A flaw in a Cerner electronic health record (EHR) deployed at the Mann-Grandstaff VA Medical Center in Spokane, Washington included an “unknown queue” that resulted in thousands of patient care issues, according to Deputy Inspector General David Case in the Office Of Inspector General, Department Of Veterans Affairs.
“Over the past year, the OIG has been examining how the new EHR has been affecting users and patients. Most recently, the OIG determined that the new EHR system directed thousands of medical orders to an “unknown queue” that was not evident to the clinical and administrative staff responsible for addressing them. The OIG also found that the Veterans Health Administration (VHA) determined the lack of knowledge and maintenance of the unknown queue created significant risk and caused harm to nearly 150 veterans. As recently as July 2022, hundreds of orders remained in the unknown queue across VA sites implementing the new system. The Deputy Secretary’s response to the unknown queue report asserted that issues with the unknown queue have been resolved.

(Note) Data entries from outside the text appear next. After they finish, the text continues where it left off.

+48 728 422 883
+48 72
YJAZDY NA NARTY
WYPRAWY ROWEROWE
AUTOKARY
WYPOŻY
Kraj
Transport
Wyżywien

However, VA stated that mitigation work continues, and Oracle Cerner leadership confirmed in Congressional testimony last week that further technology updates are required,” Case said.
“Looking back to October 24, 2020, through May 8, 2022, VHA identified 1,134 total patient safety events related to the new EHR. VHA’s analysis identified one catastrophic patient harm (death or major permanent loss of function) and two major patient harm cases (permanent lessening of bodily functioning), one of which was related to the unknown queue,” he added later.